Aim of the exercise -
Check every line of the data for the word "Mandzukic", and copy those that have it.

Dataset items

++++++++++

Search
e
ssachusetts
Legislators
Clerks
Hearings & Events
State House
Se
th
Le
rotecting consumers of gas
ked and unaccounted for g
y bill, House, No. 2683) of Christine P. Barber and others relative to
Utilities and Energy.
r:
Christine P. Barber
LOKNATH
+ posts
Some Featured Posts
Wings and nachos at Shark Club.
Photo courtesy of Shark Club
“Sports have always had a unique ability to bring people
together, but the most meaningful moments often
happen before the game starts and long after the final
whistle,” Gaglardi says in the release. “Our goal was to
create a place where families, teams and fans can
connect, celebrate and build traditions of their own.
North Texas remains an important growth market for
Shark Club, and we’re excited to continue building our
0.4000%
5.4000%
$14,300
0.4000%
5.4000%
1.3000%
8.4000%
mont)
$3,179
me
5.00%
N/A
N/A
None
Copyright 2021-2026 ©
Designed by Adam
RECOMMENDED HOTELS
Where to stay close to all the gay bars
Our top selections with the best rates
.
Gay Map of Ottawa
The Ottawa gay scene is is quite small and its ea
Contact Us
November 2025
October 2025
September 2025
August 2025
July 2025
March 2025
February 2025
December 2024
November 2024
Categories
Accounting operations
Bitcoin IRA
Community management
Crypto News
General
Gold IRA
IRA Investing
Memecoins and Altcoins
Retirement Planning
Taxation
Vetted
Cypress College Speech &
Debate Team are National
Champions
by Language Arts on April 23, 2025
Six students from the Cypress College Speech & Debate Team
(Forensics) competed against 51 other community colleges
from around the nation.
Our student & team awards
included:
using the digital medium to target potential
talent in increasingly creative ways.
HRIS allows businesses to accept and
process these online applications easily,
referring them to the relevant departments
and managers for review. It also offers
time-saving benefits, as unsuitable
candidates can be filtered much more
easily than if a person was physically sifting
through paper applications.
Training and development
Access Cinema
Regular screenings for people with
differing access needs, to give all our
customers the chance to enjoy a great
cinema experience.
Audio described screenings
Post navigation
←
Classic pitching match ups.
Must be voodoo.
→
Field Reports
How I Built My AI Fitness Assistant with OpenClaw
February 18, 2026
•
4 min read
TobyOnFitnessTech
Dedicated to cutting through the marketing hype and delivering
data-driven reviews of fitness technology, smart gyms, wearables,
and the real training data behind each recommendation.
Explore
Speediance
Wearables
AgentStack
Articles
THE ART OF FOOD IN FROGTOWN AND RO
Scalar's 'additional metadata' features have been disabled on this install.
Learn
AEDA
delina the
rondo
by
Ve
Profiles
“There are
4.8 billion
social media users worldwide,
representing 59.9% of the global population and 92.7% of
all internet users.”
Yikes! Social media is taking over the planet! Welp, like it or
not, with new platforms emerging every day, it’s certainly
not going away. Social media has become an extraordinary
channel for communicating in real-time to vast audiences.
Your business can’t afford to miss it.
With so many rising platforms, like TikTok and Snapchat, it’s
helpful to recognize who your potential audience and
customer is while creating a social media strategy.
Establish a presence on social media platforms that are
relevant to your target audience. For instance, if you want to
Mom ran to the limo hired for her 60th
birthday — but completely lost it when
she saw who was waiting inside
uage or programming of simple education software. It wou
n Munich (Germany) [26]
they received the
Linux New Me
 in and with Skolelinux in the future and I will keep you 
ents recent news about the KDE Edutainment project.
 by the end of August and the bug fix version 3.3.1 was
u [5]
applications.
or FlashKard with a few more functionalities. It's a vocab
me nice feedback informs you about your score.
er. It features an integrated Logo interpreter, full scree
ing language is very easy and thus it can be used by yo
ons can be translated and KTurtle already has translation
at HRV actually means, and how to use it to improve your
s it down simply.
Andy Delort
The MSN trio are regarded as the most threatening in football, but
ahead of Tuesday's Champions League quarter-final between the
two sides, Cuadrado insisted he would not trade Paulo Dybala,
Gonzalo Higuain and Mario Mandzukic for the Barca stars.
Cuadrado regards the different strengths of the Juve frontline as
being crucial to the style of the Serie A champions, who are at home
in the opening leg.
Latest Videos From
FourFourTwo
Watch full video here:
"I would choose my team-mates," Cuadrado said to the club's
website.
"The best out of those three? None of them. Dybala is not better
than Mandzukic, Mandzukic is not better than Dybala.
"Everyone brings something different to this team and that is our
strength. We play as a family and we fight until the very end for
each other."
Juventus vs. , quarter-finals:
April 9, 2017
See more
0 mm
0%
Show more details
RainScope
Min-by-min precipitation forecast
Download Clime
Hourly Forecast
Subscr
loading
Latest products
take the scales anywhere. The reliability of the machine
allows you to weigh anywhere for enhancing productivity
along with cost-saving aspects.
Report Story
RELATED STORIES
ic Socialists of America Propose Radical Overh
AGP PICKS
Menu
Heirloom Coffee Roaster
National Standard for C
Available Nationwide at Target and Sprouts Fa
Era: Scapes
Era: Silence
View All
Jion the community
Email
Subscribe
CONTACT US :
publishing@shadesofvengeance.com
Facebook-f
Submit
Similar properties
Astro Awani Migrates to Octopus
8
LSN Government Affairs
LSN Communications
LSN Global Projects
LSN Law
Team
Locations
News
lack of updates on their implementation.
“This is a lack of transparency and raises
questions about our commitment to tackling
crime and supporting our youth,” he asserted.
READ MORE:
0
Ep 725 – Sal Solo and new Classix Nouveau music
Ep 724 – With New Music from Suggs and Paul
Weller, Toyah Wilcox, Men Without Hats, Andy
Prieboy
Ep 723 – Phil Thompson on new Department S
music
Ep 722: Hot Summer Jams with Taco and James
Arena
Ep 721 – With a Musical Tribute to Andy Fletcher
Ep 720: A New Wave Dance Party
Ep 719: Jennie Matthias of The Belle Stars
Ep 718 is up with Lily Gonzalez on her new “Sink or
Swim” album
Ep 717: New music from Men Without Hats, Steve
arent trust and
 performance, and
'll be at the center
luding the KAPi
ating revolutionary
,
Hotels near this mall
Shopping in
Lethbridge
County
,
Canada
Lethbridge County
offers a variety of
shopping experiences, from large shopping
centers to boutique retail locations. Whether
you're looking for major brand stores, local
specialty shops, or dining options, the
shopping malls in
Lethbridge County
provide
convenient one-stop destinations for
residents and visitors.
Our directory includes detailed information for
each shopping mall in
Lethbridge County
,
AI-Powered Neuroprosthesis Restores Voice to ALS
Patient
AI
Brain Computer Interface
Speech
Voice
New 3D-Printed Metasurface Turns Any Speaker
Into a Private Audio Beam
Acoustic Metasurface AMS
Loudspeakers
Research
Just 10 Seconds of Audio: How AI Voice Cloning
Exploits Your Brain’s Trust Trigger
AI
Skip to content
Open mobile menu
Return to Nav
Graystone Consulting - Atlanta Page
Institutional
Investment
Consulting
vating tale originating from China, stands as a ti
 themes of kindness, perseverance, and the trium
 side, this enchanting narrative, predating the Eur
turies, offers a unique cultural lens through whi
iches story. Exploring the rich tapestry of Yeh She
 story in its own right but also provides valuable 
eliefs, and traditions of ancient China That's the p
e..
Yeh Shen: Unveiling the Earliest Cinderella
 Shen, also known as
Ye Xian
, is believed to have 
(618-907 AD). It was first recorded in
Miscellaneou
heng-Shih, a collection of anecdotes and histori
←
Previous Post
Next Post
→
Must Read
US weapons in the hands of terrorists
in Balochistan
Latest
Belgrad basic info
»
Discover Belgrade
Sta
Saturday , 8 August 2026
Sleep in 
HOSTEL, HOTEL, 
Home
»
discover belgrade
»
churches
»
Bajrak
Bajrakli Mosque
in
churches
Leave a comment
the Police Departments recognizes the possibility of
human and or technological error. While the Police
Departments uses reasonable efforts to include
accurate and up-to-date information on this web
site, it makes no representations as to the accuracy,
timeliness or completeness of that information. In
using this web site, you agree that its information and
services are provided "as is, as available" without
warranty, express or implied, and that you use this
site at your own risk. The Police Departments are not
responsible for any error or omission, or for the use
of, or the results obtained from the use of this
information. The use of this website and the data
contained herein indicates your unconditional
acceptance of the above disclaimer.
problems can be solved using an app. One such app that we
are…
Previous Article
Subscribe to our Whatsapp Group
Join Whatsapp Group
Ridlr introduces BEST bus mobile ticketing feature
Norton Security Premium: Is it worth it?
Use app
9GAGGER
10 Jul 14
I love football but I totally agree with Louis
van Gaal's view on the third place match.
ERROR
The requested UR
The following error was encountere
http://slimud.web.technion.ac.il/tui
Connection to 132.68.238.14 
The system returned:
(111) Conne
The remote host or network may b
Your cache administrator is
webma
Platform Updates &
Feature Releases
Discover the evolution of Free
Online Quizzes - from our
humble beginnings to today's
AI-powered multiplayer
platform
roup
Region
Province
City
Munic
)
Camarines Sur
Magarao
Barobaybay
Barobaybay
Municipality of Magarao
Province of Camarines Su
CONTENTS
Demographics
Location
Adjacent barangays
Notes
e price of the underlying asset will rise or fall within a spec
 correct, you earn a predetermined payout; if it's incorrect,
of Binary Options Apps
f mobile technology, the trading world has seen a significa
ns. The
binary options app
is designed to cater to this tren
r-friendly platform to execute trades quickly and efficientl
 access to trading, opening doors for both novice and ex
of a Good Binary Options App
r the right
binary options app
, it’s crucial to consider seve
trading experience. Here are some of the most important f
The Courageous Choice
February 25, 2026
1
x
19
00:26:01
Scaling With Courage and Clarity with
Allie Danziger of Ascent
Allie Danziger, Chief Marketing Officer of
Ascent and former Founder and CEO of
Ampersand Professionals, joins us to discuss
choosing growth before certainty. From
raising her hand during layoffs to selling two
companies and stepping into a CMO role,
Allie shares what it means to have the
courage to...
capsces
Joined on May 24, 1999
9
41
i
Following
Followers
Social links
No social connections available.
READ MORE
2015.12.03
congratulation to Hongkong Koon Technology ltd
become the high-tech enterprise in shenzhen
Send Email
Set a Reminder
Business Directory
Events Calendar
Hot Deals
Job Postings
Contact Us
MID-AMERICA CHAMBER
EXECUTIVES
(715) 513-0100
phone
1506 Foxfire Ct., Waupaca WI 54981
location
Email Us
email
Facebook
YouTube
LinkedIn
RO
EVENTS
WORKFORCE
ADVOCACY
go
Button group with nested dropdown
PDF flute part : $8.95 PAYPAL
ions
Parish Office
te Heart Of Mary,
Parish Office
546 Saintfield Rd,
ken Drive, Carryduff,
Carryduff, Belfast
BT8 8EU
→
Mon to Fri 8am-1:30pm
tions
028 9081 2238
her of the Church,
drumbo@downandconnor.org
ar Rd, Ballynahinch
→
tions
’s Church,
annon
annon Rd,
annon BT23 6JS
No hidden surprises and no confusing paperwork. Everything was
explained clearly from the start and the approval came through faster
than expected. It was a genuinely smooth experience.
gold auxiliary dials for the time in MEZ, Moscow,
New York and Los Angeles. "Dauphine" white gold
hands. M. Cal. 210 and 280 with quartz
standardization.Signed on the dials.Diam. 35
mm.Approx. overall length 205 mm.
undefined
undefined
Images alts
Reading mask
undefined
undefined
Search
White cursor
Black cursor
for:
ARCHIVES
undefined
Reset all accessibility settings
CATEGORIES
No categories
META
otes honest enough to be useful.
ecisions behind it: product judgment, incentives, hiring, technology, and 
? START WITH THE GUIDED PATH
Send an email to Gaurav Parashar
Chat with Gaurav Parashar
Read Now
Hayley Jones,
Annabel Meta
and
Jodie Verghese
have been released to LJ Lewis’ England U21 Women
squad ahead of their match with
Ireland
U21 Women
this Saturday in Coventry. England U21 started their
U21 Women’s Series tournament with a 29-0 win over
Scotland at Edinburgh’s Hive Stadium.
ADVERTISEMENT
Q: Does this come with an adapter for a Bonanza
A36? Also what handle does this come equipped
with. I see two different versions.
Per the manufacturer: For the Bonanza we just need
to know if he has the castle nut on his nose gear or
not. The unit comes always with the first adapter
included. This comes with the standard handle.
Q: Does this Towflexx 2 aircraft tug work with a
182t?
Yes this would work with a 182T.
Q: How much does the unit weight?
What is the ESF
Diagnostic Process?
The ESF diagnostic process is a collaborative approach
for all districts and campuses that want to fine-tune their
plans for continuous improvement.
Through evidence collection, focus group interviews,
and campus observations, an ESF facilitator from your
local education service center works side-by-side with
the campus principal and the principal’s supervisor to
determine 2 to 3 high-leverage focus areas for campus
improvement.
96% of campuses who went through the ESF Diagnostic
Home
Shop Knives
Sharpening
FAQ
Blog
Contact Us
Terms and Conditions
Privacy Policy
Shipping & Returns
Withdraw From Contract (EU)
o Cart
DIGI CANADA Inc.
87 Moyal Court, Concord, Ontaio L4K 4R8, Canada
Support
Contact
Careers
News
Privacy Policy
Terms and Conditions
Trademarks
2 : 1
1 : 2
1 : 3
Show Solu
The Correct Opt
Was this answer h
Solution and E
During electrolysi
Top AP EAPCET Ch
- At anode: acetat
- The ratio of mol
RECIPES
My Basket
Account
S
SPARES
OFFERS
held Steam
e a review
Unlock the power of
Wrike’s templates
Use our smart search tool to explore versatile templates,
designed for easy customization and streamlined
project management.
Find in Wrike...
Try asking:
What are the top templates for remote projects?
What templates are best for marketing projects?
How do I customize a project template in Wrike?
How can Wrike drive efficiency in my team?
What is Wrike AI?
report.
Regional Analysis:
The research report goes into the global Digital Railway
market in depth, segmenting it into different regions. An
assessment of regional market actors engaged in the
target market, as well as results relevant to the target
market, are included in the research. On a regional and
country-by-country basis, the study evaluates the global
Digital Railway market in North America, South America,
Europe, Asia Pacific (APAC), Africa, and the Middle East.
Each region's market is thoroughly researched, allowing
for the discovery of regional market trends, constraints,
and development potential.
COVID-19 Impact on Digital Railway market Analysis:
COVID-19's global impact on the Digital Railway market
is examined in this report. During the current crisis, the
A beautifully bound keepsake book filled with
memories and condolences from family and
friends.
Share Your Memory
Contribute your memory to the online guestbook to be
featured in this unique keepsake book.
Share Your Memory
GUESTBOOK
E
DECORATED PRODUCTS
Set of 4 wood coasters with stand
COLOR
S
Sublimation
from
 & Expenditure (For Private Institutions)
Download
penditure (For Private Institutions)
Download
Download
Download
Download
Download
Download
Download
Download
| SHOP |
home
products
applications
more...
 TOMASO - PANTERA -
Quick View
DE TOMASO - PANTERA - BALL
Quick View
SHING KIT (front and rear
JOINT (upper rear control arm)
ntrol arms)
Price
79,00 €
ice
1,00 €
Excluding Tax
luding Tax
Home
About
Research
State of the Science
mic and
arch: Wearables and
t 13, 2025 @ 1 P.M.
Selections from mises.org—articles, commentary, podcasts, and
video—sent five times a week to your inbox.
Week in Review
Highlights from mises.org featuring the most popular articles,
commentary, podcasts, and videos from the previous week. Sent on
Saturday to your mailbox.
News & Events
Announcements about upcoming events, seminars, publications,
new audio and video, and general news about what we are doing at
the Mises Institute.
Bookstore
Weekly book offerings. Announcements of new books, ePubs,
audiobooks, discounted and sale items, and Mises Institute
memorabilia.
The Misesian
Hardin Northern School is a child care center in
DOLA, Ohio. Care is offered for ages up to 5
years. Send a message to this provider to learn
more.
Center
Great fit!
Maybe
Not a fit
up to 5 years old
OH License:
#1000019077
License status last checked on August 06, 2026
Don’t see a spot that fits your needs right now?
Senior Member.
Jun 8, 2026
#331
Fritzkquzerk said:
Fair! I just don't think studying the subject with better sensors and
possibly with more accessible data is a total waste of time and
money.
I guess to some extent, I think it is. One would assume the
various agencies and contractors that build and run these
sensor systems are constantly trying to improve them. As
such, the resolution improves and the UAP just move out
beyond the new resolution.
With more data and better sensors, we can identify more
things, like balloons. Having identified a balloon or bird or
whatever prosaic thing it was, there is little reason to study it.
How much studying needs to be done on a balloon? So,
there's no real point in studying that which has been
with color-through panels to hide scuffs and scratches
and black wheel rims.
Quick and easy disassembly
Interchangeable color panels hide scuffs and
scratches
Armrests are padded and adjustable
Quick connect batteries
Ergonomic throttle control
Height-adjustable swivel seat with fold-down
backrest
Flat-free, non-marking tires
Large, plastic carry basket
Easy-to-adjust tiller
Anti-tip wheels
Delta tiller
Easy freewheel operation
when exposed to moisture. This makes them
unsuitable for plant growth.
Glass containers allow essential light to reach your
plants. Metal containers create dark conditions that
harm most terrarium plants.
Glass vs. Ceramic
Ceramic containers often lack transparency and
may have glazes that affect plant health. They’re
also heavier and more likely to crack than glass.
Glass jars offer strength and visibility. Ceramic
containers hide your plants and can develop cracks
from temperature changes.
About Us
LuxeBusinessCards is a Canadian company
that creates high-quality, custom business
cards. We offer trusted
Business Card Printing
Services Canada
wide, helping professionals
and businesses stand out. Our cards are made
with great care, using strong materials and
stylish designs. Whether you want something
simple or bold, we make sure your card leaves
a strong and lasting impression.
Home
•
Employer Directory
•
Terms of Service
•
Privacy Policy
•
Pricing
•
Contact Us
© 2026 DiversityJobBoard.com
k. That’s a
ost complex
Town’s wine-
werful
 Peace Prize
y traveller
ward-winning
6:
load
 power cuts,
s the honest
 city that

++++++++++

Exercise solution -
Gonzalo Higuain and Mario Mandzukic for the Barca stars.
than Mandzukic, Mandzukic is not better than Dybala.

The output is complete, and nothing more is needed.